Pokémon Go similar to game students created at hackathon in 2014 - srcreigh
http://www.cbc.ca/news/canada/kitchener-waterloo/pok%C3%A9mon-go-similar-to-game-students-created-at-uw-competition-in-2014-1.3676833
======
srcreigh
Here's a summary of what they built (in 36 hours) based on the demo video:

    
    
        1. Pokemon-style map generation based on the 
           actual physical map
        2. Pebble app listing nearby pokemon + pokemon
           in roster
        3. Battle UI + mechanics
        4. Wit.AI (or similar API)-based voice commands
            a. Tell your pokemon what move to use
            b. Challenge another player
            c. Open pokedex
            d. Close pokedex
        5. Myo armband throw Pokeball motion
        6. Multiplayer: two players discover each
           other via GPS and can battle (implemented
           via Socket.IO)
        7. Pokedex recording pokemon you catch
        8. Leap Motion to pet your pokemon
    

Hackathons often have API prizes, which is why you see a lot of features that
use APIs / hardware (Wit.AI, Myo, Leap Motion). What I really love is that the
integrations were very natural: throwing Pokeballs, voice commands.

------
throwaway2016a
Kudos to the team that made that. I'm curious if they thought to approach
Nintendo and if Nintendo would have been interested (I don't think they were
into mobile yet).

FYI Pokemon Go is based on (and by the same people I think) as Ingress [1]
which has been around since 2013.

Although, Pokemon the challenge of the app has been scaling it due to it's
instant popularity. The "find Pokemon on an actual map" part is in my opinion
not the biggest challenge.

As others have pointed out, Google also had something similar.

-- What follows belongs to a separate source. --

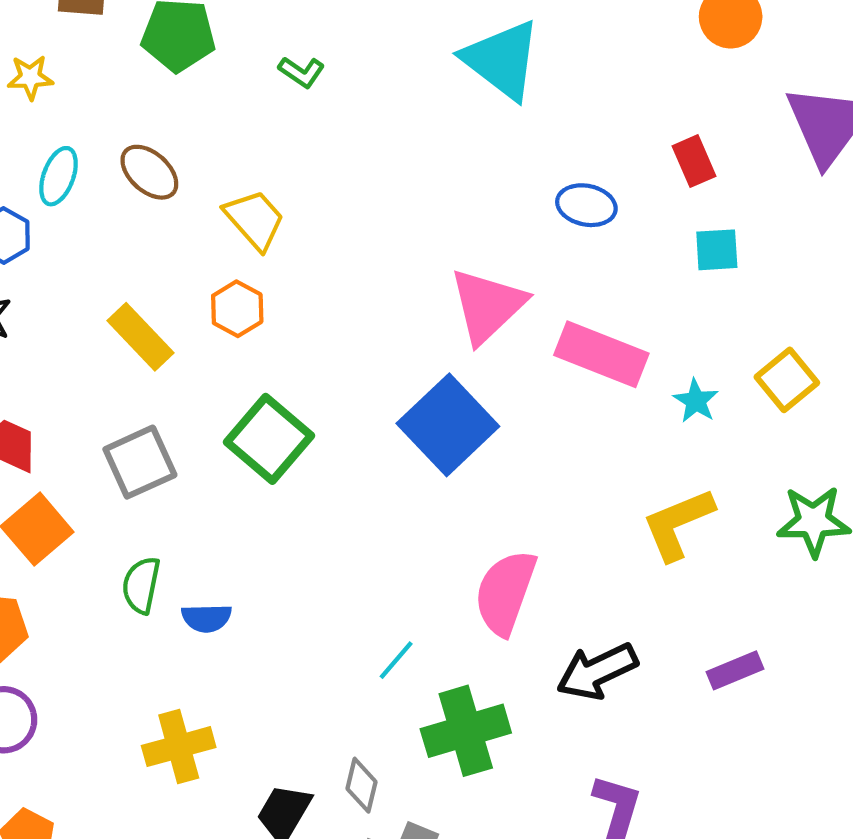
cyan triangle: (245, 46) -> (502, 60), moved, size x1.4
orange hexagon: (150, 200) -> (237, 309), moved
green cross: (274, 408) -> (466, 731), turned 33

1\. [https://www.ingress.com/](https://www.ingress.com/)

------
rajington
It's also similar to the April Fool's joke Google did earlier that year...
[https://www.youtube.com/watch?v=4YMD6xELI_k](https://www.youtube.com/watch?v=4YMD6xELI_k)

------
legojoey17
No kidding! According to the article it says they made a DS ROM too, which
seems like a super fun hack!

------
moaazsidat
We need someone to build a similar thing for Yu-Gi-Oh! That'd be wicked!

------
asdera123
lol twice the features too. the world's still waiting for digimon go. HTN
2016?

------
lucyyu
So ahead of their time